• [JOB]:
Taking only the lines of the data below from the line with "bitte auch Ihren Spam-Ordner." to the line with "孩好野」，未來打算以代言人、活動大使、友", ends included, write them out exactly and without pictures.

• [EXCERPTED RECORDS]:
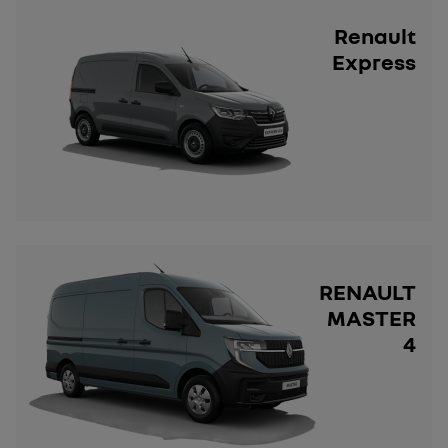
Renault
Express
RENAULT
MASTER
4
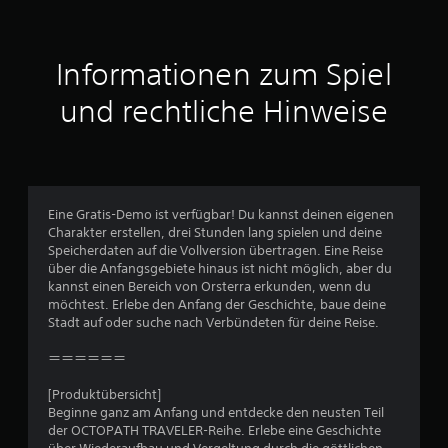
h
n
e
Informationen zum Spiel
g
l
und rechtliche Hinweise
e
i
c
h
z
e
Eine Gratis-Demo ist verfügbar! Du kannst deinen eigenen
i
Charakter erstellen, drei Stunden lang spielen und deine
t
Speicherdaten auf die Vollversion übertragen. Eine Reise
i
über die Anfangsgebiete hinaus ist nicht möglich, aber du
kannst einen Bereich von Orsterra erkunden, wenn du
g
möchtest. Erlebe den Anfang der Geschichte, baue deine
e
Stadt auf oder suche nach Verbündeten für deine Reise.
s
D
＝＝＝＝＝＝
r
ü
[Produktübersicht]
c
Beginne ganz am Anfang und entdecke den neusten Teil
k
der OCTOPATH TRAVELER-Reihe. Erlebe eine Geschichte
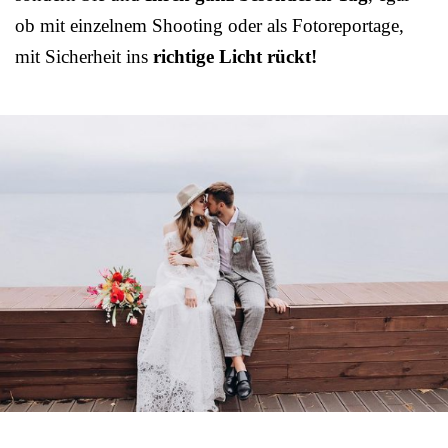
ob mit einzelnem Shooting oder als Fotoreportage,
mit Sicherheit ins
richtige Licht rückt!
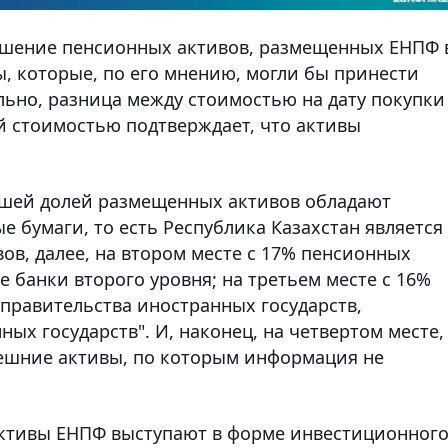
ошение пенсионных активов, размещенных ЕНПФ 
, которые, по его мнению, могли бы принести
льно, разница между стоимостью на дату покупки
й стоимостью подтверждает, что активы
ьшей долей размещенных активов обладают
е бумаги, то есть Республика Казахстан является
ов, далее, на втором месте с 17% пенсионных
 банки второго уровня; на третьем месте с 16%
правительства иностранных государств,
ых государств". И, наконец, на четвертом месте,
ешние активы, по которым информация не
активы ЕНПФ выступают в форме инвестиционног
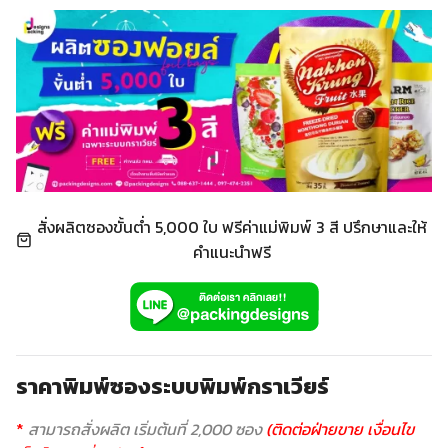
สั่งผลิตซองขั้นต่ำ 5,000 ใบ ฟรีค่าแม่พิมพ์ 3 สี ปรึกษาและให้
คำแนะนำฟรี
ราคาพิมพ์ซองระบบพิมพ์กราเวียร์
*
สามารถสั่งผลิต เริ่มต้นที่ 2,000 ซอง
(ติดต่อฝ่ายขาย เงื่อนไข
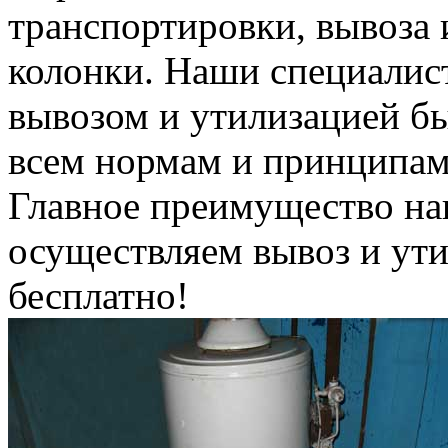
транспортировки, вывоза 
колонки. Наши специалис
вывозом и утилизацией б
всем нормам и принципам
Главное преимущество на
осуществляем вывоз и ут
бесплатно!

---

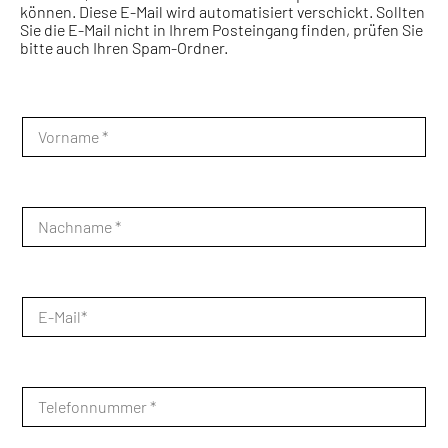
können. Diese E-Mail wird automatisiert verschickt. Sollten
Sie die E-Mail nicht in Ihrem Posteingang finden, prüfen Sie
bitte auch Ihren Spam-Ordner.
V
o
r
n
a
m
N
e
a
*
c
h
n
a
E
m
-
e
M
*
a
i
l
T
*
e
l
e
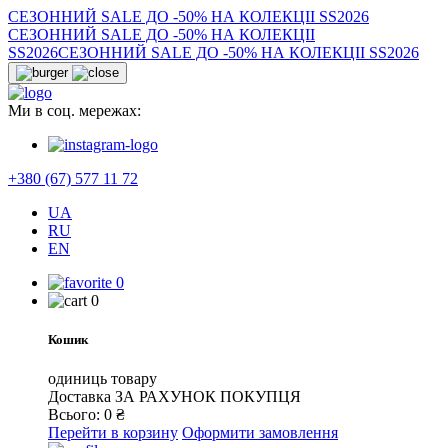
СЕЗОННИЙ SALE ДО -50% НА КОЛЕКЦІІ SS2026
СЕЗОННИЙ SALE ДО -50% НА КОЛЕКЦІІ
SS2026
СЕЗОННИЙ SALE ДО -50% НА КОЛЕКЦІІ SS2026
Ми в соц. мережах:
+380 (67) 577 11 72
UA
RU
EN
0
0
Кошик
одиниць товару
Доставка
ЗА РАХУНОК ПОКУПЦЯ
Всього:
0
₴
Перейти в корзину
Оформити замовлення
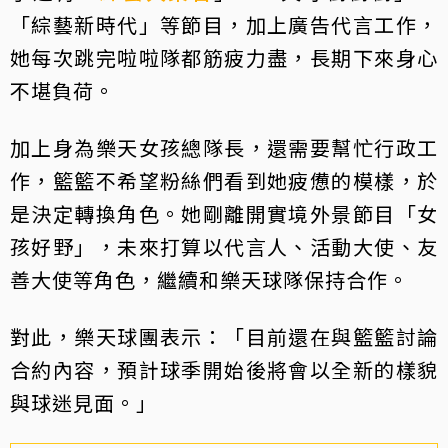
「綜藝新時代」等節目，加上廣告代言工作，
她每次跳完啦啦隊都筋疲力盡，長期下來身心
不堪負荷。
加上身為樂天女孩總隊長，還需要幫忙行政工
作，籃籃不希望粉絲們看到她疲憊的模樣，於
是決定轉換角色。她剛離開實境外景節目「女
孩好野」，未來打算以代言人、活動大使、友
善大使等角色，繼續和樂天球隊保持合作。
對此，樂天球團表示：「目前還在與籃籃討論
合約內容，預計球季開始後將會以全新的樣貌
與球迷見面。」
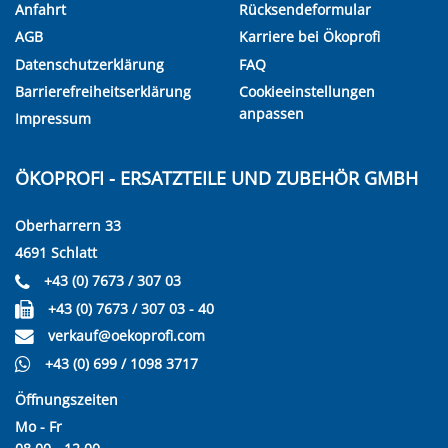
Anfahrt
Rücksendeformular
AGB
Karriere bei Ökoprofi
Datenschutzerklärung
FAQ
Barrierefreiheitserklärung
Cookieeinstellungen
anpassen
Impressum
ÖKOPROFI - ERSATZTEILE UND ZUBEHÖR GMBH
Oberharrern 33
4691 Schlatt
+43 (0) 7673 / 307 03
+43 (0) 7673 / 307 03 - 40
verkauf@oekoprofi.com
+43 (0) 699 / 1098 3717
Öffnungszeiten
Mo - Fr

• [RESULT OF THE EXERCISE]:
bitte auch Ihren Spam-Ordner.
V
o
r
n
a
m
N
e
a
*
c
h
n
a
E
m
-
e
M
*
a
i
l
T
*
e
l
e
СЕЗОННИЙ SALE ДО -50% НА КОЛЕКЦІІ SS2026
СЕЗОННИЙ SALE ДО -50% НА КОЛЕКЦІІ
SS2026
СЕЗОННИЙ SALE ДО -50% НА КОЛЕКЦІІ SS2026
Ми в соц. мережах:
+380 (67) 577 11 72
UA
RU
EN
0
0
Кошик
одиниць товару
Доставка
ЗА РАХУНОК ПОКУПЦЯ
Всього:
0
₴
Перейти в корзину
Оформити замовлення
「綜藝新時代」等節目，加上廣告代言工作，
她每次跳完啦啦隊都筋疲力盡，長期下來身心
不堪負荷。
加上身為樂天女孩總隊長，還需要幫忙行政工
作，籃籃不希望粉絲們看到她疲憊的模樣，於
是決定轉換角色。她剛離開實境外景節目「女
孩好野」，未來打算以代言人、活動大使、友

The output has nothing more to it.